The year-end figure for 2003 is slightly lower than the previously forecast target of 4.5% but does not include the "tens of millions" of jobless farmers who go to the cities and compete for jobs with urban residents, the Xinhua news agency reported.

Next year's forecast increase is part of the inexorable climb in China's jobless rate in the past three years, as the government has become more willing to admit to an unemployment problem.

China's urban jobless rate was 4% in 2002, according to official statistics.

To stem the tide of the growing numbers of jobless, the government hopes to create nine million new job opportunities and help five million laid-off workers find work in 2004, Xinhua said, citing Minister of Labor and Social Security Zhang Silin.
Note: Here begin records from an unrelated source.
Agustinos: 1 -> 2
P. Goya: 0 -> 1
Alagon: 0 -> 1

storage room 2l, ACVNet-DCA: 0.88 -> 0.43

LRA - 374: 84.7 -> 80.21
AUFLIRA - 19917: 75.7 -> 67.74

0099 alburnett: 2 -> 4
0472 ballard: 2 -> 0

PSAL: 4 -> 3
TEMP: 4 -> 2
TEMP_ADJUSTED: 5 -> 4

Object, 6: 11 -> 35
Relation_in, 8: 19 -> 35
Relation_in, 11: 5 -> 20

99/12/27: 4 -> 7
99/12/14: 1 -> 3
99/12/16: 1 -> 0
The ministry's statistics showed more than eight million new job seekers have found jobs so far this year, while over four million laid-off workers have been re-employed.

The number of people laid off from state-owned companies stood at 2.7 million as of the end of November, of which 1.94 million have registered with re-employment service centers.

There were 4.19 million people receiving unemployment insurance as of the end of November. No comparative figure was given.

Xinhua reported in August that China was making little headway in solving its huge unemployment problem as the economy is not growing fast enough to absorb the army of job seekers.

If the Chinese economy grows by 7.0% this year, as targeted by the government, it is possible to create 10 million new jobs, hardly enough for the 24 million people idle job-seekers, it said.

The figure includes 10 million young people who have just entered the labor force, six million laid off from state-owned enterprises, and eight million unemployed who are registered with government labor agencies.

China's gross domestic product rose 8.5% year-on-year to 7.91 trillion yuan for the first nine months of the year, and was up 9.1% in the third quarter.